(Document extract Opens)

The remote relay modification (not a remote solenoid despite common reference as such), either the Ford style, or a fuse type relay, which some people prefer, relocates the wires up and away from the solenoid, and therefore away from the extreme heat source. Yes, the solenoid is still called upon to engage the starter motor when the ignition is switched to start, but it is no longer serving as the major power hub for the entire vehicle electrical system at all times.

A quality part that is truly new and not re-furbished or re-anything is always preferable to a re-manufactured, old part. How many times has a given part gone through the re-manufacturing process? What kind of quality controls were in place during the most recent re-man? These are impossible for the consumer to know. The problem is that some parts are getting hard to find in new condition and can be rather spendy when you do find one. Perhaps your starter motor could be professionally rebuilt by a reputable electric repair facility in your locale? Might be worth checking into. This would also be preferable to buying a re-whatever unit off the shelf.

The fuel gauge is a completely separate issue. Do your oil and temp gauges work? If so, that means your constant voltage regulator (cvr) is functional. If not, that little doo-Dad is a likely culprit.

(Document extract Closes)
(Data shown Opens)

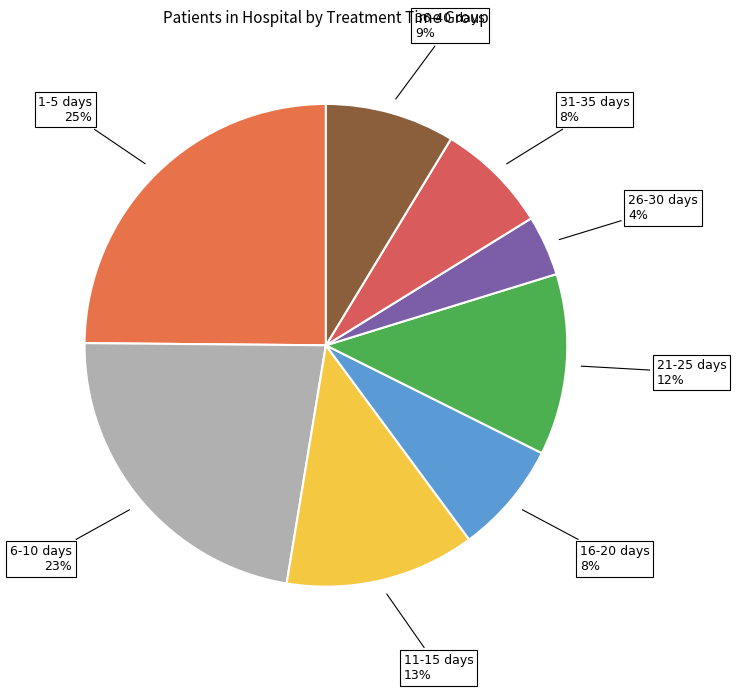

Rank the categories by value from lowest to highest.

26-30 days, 16-20 days, 31-35 days, 36-40 days, 21-25 days, 11-15 days, 6-10 days, 1-5 days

(Data shown Closes)

* [Problem 1]
Answer these questions using the starter repair text:
(a) What does the remote relay modification move up and away from the solenoid?
(b) What is always preferable to a re-manufactured, old part?
(c) What does it mean if the oil and temp gauges work?
* [Problem 2] Turn the paragraph in the starter repair text that begins "A quality part that is truly new" into a short bulleted list that keeps its main points.
The data comes from a different source than the starter repair text.

* [Answer area 1]
(a) The wires, which moves them away from the extreme heat source.
(b) A quality part that is truly new and not refurbished.
(c) The constant voltage regulator (cvr) is working.

* [Answer area 2]
- A truly new quality part is always better than a re-manufactured old one.
- Buyers can't know how many times a part has been re-manufactured or what quality controls were used the last time.
- Some parts are hard to find new and can be expensive.
- Having the starter motor professionally rebuilt by a reputable local electric repair shop may be worth checking into.
- A professional rebuild would also be better than buying a re-manufactured unit off the shelf.